Desi Angriani    •    Kamis, 08 Feb 2018 17:13 WIB
investor
Investor Tunggu Revisi Daftar Negatif Investasi
Kepala Badan Koordinasi Penanaman Modal (BKPM) Thomas Lembong. Medcom/Desi A.

Jakarta: Kepala Badan Koordinasi Penanaman Modal (BKPM) Thomas Lembong mengaku para investor dan pelaku usaha tengah menunggu revisi Daftar Negatif Investasi (DNI) dari pemerintah.  Penghapusan sejumlah sektor dari daftar DNI dinilai akan berdampak positif terhadap pertumbuhan investasi dalam negeri. "Saya sampaikan revisi DNI sangat ditunggu-tunggu investor dan pelaku usaha," kata Lembong saat ditemui di Gedung BKPM, Jakarta, Kamis, 8 Februari 2018.

Namun demikian Lembong enggan mengungkap sektor-sektor tersebut. Hanya saja selama ini sejumlah sektor yang sudah bebas dari daftar negatif investasi masih terkendala oleh aturan di Kementerian/Lembaga. "Merevisi itu bukan langsung investasi banjir masuk tapi masih ditutup dari implementasi di lapangan," imbuh dia.

Dia mencontohkan sektor industri hiburan Indonesia dapat mendulang pertumbuhan yang menggembirakan setelah Bekraf mendorong dicabutnya sektor ini dari DNI. Momen itu dimanfaatkan sejumlah investor sehingga perfileman Indonesia kembali menggeliat.

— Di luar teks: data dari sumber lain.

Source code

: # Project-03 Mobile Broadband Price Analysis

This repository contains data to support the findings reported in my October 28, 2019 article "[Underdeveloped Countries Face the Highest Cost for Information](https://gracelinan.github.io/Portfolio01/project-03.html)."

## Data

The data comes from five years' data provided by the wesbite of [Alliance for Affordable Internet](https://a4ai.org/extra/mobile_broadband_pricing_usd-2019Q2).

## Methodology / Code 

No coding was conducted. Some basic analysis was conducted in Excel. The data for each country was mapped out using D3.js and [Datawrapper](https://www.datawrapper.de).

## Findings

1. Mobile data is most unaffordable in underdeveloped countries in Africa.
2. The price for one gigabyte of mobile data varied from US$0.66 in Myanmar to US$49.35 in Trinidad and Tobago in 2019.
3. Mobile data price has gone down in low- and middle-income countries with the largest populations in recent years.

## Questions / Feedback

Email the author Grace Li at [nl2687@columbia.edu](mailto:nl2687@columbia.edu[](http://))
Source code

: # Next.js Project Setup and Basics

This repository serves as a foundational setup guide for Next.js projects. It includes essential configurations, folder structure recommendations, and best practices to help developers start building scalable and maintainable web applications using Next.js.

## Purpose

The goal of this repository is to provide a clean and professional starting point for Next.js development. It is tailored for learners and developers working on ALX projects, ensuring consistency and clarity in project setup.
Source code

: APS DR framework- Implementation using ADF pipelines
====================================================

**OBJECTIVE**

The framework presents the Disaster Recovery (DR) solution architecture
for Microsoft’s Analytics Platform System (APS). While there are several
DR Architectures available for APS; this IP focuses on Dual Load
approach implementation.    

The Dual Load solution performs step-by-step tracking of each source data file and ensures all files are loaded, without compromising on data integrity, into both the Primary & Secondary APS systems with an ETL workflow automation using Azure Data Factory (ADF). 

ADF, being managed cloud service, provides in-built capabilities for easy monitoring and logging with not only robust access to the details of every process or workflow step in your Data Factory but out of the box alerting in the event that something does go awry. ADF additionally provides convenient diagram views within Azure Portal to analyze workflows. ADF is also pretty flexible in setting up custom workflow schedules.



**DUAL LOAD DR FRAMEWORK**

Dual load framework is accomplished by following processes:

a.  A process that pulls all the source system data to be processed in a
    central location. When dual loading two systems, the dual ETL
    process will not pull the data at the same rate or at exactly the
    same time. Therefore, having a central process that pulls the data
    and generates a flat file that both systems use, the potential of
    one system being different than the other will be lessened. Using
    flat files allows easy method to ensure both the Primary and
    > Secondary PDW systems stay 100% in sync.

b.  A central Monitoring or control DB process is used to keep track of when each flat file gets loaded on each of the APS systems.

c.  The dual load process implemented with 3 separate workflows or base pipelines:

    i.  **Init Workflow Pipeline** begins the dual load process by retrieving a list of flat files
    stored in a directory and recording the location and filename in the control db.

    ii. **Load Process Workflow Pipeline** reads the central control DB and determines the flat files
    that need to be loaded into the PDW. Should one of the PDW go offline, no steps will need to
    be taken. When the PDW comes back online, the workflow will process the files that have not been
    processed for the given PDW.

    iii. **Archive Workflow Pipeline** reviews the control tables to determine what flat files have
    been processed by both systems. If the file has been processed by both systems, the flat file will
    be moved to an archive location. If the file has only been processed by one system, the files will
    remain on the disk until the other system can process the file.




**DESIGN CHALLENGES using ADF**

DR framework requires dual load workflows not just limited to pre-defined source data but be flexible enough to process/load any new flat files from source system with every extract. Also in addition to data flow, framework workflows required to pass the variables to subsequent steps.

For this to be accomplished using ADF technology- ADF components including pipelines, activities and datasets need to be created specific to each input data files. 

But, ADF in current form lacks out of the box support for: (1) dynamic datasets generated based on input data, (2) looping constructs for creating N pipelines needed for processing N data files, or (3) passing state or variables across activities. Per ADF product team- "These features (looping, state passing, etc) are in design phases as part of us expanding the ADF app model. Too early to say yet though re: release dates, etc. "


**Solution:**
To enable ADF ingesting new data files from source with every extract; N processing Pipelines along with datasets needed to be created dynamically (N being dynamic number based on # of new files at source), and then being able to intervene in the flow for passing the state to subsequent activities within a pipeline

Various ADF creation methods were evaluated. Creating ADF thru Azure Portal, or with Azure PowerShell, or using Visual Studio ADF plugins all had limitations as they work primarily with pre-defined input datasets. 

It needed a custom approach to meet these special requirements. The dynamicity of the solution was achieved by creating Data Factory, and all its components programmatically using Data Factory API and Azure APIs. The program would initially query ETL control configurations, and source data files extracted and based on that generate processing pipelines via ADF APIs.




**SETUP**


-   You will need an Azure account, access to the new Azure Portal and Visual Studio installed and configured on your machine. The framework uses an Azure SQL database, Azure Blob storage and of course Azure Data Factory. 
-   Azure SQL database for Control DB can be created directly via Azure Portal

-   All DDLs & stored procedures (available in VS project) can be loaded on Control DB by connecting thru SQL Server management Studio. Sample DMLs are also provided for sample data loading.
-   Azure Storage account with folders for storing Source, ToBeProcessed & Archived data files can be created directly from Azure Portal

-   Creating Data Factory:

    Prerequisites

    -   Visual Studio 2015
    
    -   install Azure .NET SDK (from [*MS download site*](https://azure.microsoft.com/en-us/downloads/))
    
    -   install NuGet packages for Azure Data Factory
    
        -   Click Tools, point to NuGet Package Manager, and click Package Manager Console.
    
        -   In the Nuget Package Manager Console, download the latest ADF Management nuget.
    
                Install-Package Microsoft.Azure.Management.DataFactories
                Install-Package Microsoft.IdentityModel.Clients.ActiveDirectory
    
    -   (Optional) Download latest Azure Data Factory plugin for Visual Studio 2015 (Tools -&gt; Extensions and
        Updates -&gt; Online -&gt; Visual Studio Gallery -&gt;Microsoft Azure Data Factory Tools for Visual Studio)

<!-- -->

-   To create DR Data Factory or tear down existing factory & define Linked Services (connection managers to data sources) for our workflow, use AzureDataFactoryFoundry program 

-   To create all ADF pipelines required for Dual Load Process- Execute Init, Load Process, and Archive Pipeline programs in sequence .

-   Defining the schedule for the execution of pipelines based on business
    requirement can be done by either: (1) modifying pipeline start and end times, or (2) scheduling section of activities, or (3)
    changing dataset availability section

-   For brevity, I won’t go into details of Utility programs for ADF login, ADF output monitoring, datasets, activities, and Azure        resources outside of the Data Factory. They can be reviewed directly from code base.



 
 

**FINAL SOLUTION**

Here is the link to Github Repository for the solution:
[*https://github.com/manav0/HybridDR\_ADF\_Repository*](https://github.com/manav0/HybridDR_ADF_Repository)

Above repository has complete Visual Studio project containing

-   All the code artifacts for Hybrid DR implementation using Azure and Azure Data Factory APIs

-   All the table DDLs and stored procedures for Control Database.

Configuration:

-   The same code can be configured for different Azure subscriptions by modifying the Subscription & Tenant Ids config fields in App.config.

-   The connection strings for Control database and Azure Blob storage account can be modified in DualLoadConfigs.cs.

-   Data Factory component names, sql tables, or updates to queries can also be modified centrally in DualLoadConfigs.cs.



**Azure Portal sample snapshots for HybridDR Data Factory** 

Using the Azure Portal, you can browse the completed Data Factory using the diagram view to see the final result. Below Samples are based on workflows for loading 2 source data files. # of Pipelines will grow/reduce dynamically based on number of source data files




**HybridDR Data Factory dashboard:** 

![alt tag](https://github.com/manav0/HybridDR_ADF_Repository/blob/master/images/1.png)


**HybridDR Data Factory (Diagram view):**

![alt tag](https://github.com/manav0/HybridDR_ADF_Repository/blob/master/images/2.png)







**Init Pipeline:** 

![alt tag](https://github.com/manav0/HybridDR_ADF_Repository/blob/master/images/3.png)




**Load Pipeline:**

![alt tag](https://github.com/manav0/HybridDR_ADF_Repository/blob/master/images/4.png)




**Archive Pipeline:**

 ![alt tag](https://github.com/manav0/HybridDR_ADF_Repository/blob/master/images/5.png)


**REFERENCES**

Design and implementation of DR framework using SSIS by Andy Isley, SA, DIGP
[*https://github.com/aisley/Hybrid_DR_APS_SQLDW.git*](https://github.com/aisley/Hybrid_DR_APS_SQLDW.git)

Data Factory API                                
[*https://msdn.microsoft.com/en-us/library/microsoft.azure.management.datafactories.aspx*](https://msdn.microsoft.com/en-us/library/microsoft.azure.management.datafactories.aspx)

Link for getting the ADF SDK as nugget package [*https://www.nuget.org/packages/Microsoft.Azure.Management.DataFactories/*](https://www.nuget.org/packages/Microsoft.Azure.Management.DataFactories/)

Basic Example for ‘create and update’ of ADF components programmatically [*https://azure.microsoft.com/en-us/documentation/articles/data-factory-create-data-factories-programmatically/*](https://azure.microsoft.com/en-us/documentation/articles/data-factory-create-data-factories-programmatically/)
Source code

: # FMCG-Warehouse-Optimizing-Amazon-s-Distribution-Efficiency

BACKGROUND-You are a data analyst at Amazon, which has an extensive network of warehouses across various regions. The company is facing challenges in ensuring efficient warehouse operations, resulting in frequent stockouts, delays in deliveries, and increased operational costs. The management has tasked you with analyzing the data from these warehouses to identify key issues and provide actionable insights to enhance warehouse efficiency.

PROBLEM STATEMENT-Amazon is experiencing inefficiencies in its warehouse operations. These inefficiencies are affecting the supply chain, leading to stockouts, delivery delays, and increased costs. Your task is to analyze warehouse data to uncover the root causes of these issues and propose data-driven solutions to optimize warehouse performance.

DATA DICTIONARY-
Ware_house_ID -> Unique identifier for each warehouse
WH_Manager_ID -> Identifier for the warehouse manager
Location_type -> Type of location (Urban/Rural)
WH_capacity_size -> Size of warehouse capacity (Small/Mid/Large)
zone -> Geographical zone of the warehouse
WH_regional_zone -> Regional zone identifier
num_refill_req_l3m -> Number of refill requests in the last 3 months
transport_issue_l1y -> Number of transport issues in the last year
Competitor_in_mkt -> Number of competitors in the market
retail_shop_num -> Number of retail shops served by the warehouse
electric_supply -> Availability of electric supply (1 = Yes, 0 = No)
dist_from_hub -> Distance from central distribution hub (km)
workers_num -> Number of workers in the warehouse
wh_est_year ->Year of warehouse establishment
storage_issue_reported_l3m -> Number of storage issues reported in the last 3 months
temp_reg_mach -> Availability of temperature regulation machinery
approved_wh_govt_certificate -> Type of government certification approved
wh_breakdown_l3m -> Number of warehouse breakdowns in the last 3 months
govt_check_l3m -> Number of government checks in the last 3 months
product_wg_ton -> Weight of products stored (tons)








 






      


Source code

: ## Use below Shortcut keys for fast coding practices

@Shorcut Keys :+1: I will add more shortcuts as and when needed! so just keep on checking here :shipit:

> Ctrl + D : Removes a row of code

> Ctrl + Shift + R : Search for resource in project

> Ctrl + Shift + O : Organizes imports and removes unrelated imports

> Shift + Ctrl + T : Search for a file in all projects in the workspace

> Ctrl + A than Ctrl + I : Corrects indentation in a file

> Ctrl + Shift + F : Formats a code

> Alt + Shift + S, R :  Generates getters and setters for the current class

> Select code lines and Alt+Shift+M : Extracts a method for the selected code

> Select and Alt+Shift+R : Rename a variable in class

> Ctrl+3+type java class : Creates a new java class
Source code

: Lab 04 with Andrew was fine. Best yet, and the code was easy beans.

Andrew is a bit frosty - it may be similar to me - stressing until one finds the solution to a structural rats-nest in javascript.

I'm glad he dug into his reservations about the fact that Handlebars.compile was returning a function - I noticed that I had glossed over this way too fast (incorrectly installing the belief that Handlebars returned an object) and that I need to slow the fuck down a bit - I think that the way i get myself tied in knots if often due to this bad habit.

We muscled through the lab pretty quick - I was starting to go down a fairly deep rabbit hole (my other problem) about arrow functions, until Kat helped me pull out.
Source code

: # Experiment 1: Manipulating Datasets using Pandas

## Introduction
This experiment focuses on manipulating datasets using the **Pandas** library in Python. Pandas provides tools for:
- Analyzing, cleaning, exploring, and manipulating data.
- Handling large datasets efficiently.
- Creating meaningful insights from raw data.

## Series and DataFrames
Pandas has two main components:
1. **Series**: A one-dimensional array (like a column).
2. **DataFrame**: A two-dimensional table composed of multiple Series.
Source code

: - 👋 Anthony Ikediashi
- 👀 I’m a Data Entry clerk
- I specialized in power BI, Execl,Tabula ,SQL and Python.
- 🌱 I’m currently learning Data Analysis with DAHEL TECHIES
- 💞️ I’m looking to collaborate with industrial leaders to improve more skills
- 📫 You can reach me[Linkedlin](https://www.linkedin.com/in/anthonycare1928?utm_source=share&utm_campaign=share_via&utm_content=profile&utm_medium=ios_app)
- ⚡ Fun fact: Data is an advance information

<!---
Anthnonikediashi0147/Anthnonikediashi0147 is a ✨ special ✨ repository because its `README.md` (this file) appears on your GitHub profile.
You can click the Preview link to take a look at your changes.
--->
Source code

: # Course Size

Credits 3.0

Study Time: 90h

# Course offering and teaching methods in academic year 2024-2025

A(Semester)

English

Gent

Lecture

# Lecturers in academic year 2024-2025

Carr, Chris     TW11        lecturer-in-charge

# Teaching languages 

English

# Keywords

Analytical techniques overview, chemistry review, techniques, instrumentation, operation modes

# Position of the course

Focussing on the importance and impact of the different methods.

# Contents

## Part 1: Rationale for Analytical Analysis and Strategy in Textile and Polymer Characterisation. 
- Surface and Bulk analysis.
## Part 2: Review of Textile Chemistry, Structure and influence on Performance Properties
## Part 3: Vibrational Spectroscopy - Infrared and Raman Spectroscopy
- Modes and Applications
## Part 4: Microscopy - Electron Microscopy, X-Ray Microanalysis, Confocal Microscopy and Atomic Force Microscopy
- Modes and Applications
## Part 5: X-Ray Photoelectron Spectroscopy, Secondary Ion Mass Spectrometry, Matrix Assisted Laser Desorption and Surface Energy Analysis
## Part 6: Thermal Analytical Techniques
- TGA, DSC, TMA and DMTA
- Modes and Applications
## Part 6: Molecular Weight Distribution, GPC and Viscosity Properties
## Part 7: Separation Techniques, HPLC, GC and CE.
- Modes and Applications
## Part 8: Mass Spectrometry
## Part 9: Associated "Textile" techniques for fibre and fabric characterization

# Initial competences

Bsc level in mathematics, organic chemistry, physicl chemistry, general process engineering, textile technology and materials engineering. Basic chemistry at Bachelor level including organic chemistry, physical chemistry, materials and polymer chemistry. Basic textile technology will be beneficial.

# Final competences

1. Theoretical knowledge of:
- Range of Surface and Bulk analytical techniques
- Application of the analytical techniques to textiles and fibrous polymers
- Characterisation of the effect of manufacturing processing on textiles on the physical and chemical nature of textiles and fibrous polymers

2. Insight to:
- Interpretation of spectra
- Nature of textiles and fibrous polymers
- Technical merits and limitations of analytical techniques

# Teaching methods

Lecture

"Sebagaimana contoh positif investasi ke sektor produksi film, sektor distribusi film sektor perbioskopan benar-benar dahsyat," pungkasnya.

Pemerintah telah melakukan beberapa revisi dan perubahan terhadap Daftar Investasi Negatif 2016 melalui Peraturan Presiden (Perpres) Nomor 44 tahun 2016 yang telah ditandatangani oleh Presiden Joko Widodo pada bulan Mei lalu. Peraturan baru yang diresmikan di pertengahan 2016 ini menggantikan perpres lama yaitu Perpres Nomor 39 tahun 2014.

Dalam peraturan tersebut, pemerintah memberikan larangan untuk melakukan penanaman modal pada 20 bidang usaha yang disebut sebagai bidang usaha tertutup, seperti perjudian, bahan peledak, budidaya ganja, penangkapan ikan yang dilindungi, dan lainnya. Investor dalam negeri maupun luar negeri tidak diperbolehkan berinvestasi di bidang usaha tersebut.Selain bidang usaha tertutup, pemerintah juga menambah jumlah bidang usaha yang dicadangkan untuk Usaha Mikro, Kecil, Menengah, dan Koperasi (UMKMK).